Astera Data Stack gives the user the ability to use a MongoDB Source as part of the ETL pipeline. MongoDB is a fully cloud-based application data platform.
It is also a NoSQL platform that provides a mechanism of storage and retrieval of data that is modeled in means other than the tabular relations used in relational databases.
It can be configured in accordance with the user application in Astera.
To start, drag and drop the MongoDB Source object from the Sources section of the toolbox onto the dataflow.
To configure the MongoDB Source object, right-click on it and select Properties from the context menu.
This will open the Properties screen.
User Name: The name of the user connecting to the MongoDB cluster.
Password: The password of the user connecting to the MongoDB cluster.
Primary Server Name: The address of the primary server cluster for connection.
Database: The database to be selected from the MongoDB server.
Authentication Database: The database used for authentication.
Enable set of replica: Allow the server to access the secondary cluster in case of unavailability of the primary server.
Use TLS: Check this option if you are using TLS authentication.
Secondary Server Name: The address of the secondary server cluster for connection.
Read Preference –
This drop-down menu allows the user to select which server to be given preference to while reading the data.
Primary: Means that data will only be read from the primary server.
Secondary: Means that data will only be fetched from the secondary server.
Primary Preferred: Means that preference will be given to the primary server but in case of its unavailability, it will fetch data from secondary server.
Secondary Preferred: Means that preference will be given to the secondary server but in case of its unavailability, it will fetch data from the primary server.
Nearest: Means that the preference will be given to the server closest to the connection in region and IP.
Note: You can also select some advanced connection info through the option next to Test Connection.
Once the credentials have been filled, you can test the connection by selecting Test Connection.
Once done, click Next and you will be led to the MongoDB Collection screen.
Here, you can pick a collection that you wish to fetch the data from using the Pick Collection drop-down menu.
Once the collection is selected, the layout will be built.
There are three ways to generate the layout,
Astera auto generates the layout with respect to the first 100 records by default.
The user can provide a JSON schema and Astera will generate the layout.
The user can manually create the layout.
Once the layout has been built, click Next and you will be led to the MongoDB Filter screen.
Here, you can provide a query to filter out your records based on some criteria.
Note: Functions cannot be applied to MongoDB fields in the filter screen and we cannot filter records based on a criterion dependent upon array type fields.
Click Next and you will be taken to the MongoDB SortBy screen.

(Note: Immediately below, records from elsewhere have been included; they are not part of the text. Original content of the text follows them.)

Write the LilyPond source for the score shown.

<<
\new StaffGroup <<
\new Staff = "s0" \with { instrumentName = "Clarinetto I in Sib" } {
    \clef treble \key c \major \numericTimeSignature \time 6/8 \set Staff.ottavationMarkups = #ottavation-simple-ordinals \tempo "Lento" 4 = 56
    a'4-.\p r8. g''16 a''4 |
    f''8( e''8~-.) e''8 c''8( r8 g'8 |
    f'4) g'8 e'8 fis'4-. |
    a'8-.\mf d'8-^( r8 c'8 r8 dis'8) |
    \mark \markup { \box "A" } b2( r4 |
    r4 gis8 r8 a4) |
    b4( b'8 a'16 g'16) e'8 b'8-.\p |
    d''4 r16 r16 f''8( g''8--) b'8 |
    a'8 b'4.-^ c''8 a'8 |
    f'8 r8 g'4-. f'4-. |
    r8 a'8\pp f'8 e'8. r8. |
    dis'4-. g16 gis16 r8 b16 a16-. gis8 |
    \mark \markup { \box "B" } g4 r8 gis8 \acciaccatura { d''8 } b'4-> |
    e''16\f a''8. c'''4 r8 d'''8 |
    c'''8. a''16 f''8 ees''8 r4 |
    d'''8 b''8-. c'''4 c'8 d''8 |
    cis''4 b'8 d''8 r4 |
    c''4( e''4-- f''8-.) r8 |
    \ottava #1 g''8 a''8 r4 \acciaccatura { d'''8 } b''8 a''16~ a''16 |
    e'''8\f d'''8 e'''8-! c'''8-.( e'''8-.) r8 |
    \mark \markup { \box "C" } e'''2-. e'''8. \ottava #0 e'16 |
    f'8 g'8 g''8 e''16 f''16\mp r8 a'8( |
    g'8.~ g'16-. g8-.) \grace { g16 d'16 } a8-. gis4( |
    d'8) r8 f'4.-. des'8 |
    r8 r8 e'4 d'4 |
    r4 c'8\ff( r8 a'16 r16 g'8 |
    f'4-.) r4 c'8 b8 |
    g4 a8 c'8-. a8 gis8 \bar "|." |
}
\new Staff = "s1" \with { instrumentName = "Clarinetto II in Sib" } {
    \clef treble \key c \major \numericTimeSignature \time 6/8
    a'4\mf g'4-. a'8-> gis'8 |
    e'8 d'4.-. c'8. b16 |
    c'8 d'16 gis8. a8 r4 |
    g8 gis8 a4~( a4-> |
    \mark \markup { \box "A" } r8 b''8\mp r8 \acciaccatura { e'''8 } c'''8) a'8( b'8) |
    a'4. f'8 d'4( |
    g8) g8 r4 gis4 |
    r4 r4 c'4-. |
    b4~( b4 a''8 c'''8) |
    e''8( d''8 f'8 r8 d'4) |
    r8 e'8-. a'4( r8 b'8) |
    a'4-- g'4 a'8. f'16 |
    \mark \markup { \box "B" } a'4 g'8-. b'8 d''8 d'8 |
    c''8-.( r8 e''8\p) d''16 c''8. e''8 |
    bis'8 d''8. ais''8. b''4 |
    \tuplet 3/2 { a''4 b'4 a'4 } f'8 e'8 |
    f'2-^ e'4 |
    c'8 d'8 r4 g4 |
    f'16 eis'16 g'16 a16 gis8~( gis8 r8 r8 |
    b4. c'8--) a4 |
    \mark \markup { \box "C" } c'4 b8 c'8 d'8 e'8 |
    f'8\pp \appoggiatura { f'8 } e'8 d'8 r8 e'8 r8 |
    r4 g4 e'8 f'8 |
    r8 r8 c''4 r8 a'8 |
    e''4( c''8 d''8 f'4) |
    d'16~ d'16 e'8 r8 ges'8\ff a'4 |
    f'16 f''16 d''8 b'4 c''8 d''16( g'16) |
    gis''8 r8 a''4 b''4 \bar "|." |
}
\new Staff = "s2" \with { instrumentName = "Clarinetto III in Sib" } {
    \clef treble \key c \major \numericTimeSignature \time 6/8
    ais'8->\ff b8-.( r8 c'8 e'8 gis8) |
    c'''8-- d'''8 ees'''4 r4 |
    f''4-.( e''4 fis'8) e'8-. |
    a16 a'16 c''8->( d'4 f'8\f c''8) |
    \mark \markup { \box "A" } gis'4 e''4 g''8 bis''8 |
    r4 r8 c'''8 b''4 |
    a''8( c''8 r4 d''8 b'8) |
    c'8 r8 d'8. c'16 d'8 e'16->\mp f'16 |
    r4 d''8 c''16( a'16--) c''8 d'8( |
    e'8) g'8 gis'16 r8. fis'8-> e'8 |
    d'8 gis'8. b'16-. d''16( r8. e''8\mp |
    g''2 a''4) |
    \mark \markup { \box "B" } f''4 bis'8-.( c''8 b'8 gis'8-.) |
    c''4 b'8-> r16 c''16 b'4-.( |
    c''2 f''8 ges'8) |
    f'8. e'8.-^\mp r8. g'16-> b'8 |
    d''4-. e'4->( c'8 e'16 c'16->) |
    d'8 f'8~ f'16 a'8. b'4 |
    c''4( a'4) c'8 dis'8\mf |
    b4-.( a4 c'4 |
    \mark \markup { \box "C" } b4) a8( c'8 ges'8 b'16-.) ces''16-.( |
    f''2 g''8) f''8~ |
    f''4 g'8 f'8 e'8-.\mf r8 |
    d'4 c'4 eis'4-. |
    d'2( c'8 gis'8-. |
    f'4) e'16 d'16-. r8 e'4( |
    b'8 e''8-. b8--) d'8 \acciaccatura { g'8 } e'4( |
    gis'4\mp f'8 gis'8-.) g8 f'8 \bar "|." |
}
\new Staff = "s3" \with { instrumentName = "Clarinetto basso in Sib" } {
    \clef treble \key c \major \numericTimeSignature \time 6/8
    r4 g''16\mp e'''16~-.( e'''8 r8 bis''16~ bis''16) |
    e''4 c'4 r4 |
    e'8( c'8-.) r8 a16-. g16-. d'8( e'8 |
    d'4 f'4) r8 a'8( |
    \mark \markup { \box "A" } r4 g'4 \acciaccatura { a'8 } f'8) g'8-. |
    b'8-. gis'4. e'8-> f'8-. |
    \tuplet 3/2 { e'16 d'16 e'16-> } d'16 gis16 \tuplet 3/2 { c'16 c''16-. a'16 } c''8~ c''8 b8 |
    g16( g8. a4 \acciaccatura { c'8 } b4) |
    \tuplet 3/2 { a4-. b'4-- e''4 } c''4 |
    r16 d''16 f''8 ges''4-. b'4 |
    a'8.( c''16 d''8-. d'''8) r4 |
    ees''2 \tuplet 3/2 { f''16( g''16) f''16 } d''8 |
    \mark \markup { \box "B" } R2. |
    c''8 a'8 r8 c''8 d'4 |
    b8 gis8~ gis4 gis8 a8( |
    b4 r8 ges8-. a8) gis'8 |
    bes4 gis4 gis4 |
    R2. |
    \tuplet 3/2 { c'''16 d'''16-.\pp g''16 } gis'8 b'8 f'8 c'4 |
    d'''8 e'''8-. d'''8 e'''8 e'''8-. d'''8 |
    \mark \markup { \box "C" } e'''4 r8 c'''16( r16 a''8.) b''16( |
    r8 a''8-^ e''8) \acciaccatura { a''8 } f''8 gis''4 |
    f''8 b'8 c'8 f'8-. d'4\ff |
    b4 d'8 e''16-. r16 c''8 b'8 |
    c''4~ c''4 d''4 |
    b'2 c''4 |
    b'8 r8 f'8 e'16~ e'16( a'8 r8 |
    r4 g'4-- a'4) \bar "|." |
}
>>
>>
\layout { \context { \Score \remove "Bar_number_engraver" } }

Here, you can set the limit to fetch the specified number of records or provide a number to skip the first ‘n’ number of records.
You can also sort your data based on a single field or a collection of fields.
Note: We cannot sort the data based on array-type fields.
Click Next and you will be taken to the Config Parameters screen.
Parameters can provide deployment of flows by eliminating hardcoded values and can also provide a dynamic way of changing multiple configurations with a simple value change.
Note: Parameters left blank will use their default values assigned on the properties page.
Click Next and you will be faced with the General Options screen.
Here, you can add any comments that you wish to add.
Click OK and the MongoDB Source object will be configured.
The source data can now be further used in an ETL pipeline with transformation or destination objects.
This concludes our discussion on the MongoDB Source object in Astera Data Stack.